Tuesday, November 27, 2007

Emptiness

How strange it is now to walk into our apartment and see nothing! No comfy couches, no table and chairs, no stereo, no toys strewn all over (YES!!!!). I don't know that I always enjoy the transition point of moving very much, but it does always make me grateful when I'm settled again once it's over. I know it's a headache. It causes so much stress not only for me, but for my family. It's interesting to see the different ways that stress is manifested. I feel like I'm handcuffed to a wall. It's almost like I can't move or function! Weird. Josh becomes very moody. One minute, he's higher than a kite--flying around the room and screaming!

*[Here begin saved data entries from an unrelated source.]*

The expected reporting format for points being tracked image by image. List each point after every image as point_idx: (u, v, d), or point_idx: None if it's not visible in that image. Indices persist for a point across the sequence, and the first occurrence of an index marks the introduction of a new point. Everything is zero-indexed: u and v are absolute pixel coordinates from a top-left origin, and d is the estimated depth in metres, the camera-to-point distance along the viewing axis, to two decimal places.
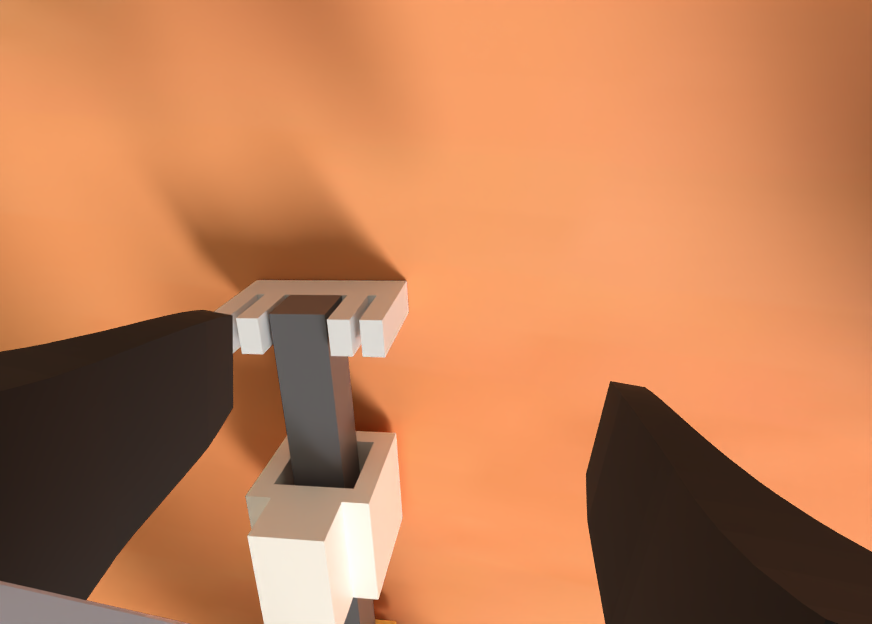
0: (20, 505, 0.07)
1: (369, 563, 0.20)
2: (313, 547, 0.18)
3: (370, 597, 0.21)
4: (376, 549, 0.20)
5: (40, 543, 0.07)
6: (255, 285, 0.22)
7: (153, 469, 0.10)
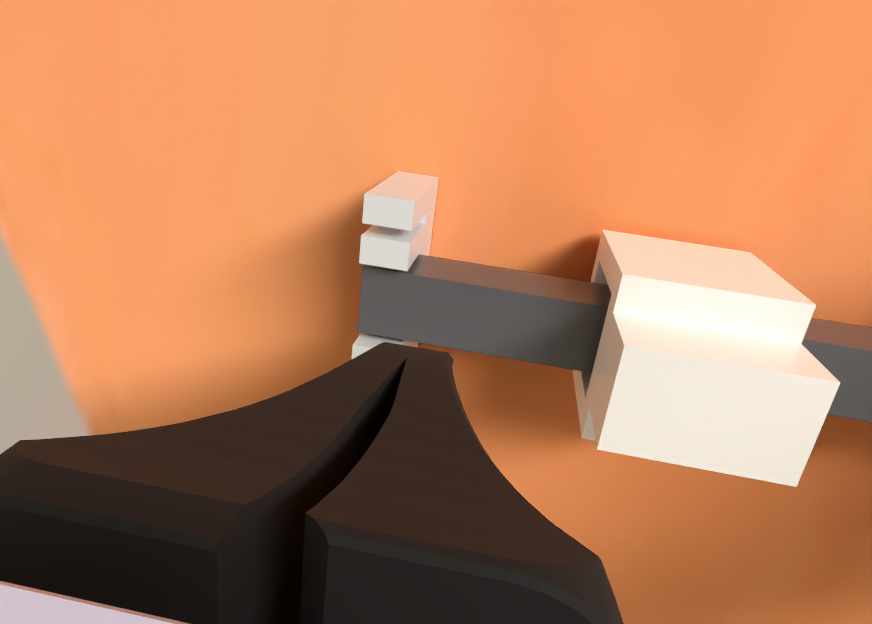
0: None
1: (736, 300, 0.13)
2: (632, 363, 0.12)
3: (808, 316, 0.13)
4: (719, 285, 0.13)
5: None
6: None
7: None
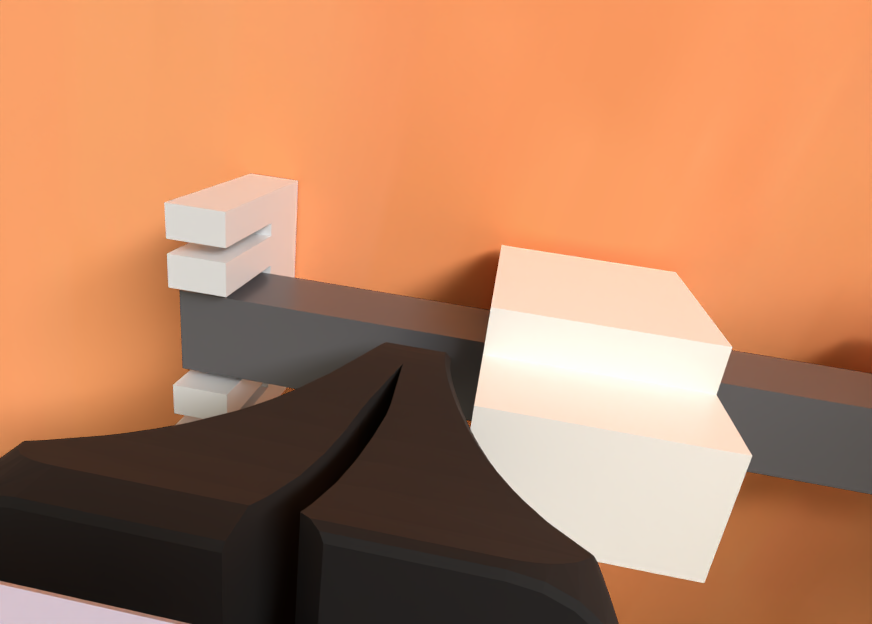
0: None
1: (632, 341, 0.10)
2: (486, 428, 0.09)
3: (724, 361, 0.10)
4: (614, 321, 0.10)
5: None
6: None
7: None
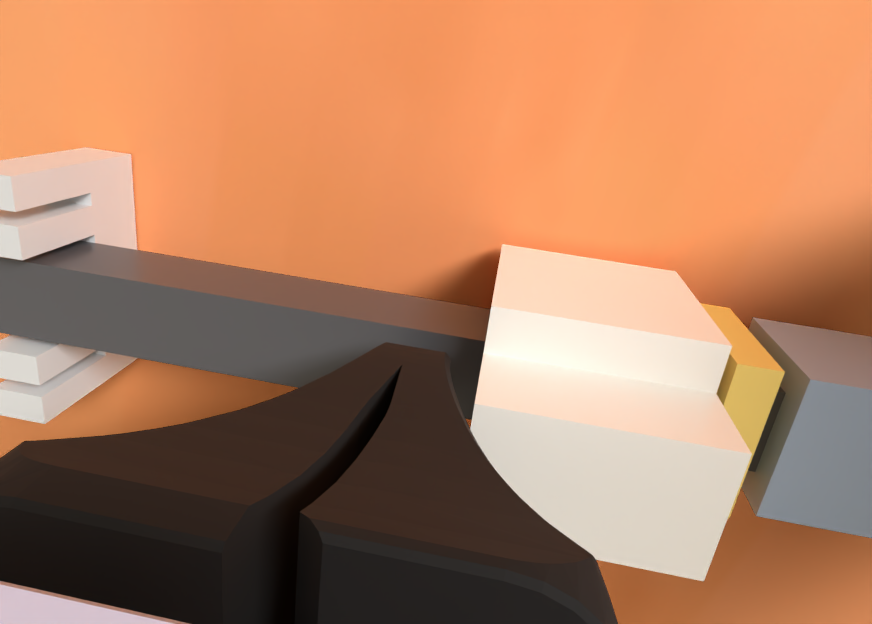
0: None
1: (633, 339, 0.10)
2: (486, 426, 0.09)
3: (723, 360, 0.10)
4: (615, 319, 0.10)
5: None
6: None
7: None
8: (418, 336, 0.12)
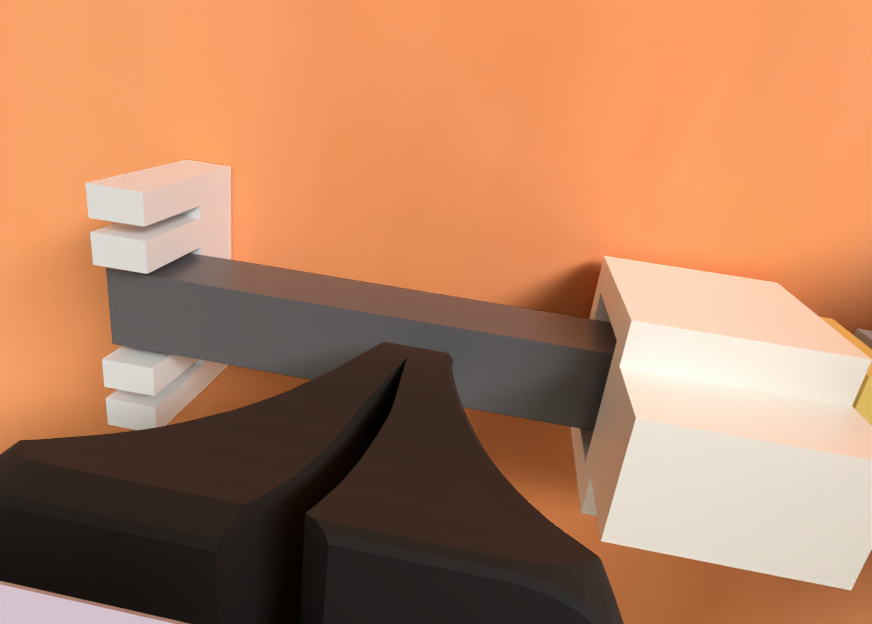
0: None
1: (772, 353, 0.10)
2: (646, 440, 0.09)
3: (862, 373, 0.10)
4: (751, 333, 0.11)
5: None
6: None
7: None
8: (540, 348, 0.12)
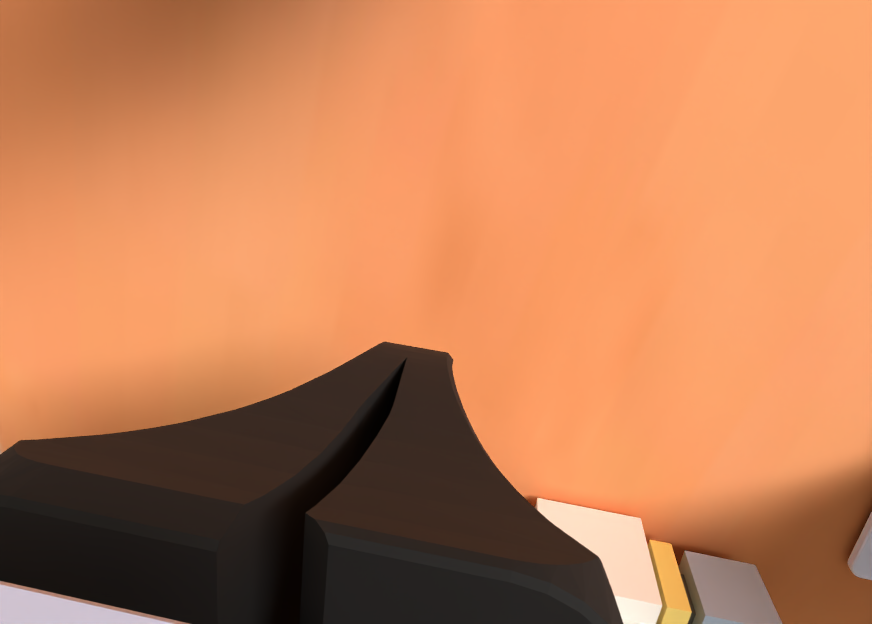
0: None
1: None
2: None
3: (658, 611, 0.20)
4: None
5: None
6: None
7: None
8: None
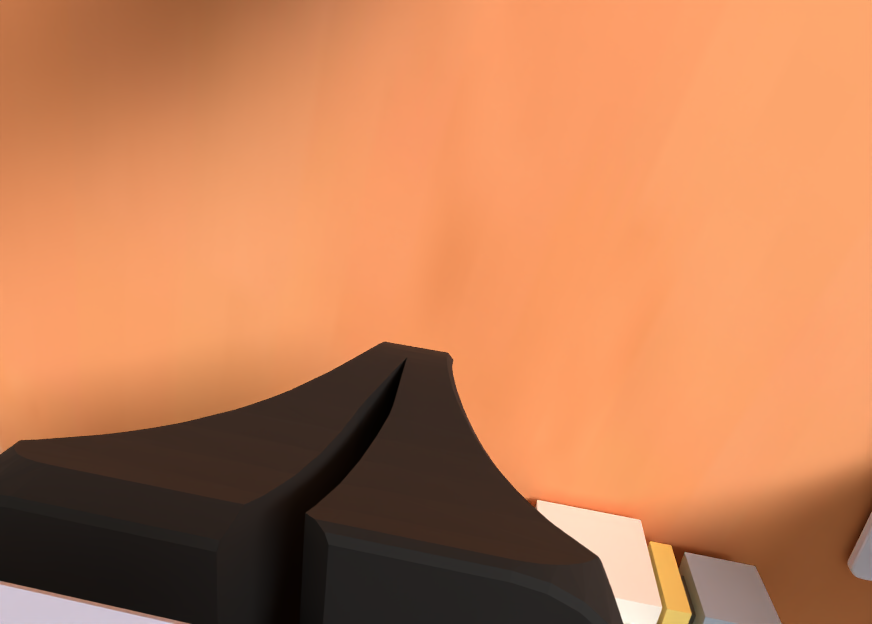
0: None
1: None
2: None
3: (658, 613, 0.20)
4: None
5: None
6: None
7: None
8: None
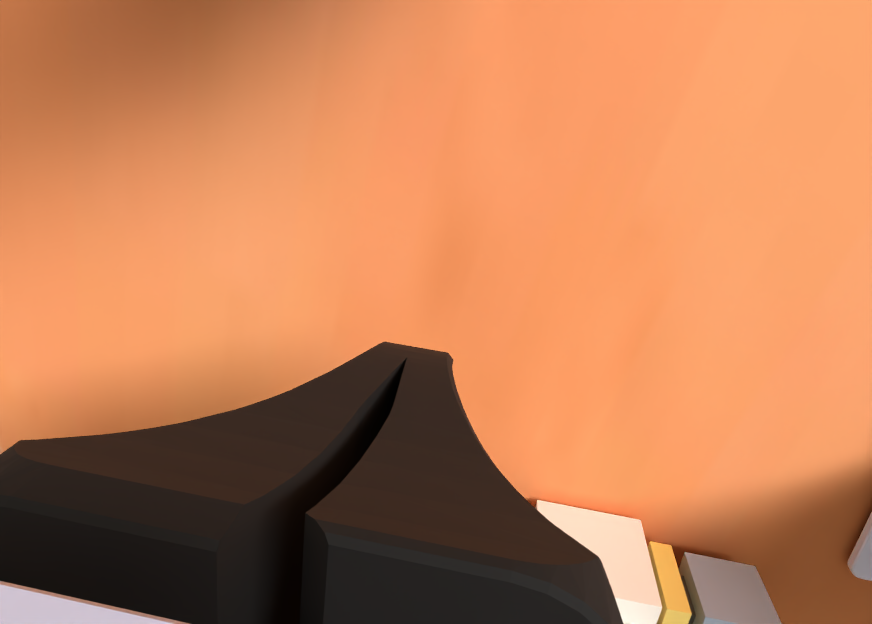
0: None
1: None
2: None
3: (658, 613, 0.20)
4: None
5: None
6: None
7: None
8: None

The next moment, he's back to his little purple puddle on the floor, sobbing hysterically about something minuscule. Claire becomes defiant. I will ask her to do something and she will either ignore me completely, or blatantly disobey me, yelling "No! I won't!!" as she goes. Andrew is extra clingy. *Sigh* What fun. But it's ok. We all learn to adapt and to cope...and I think more than anything, we learn patience with each other.

We got to spend the morning today with some friends who let the kids and I hang out with them while Devin stayed with the movers. It was nice to have a break from the whirlwind of moving and be in a stable environment with more kids to play with. I enjoyed the respite, and I think the kids did as well. It's nice to be home again, but it is starting to not feel like home anymore. Sadly enough, it will probably be about another month before we get to start feeling comfortable somewhere. We will make the best of it, though, and enjoy the adventure of our family's first move overseas. I think it just means I need to find more fun activities for us to do during the day, so we don't sit around feeling sad that our books, toys and furniture are all on a boat going across the Atlantic Ocean.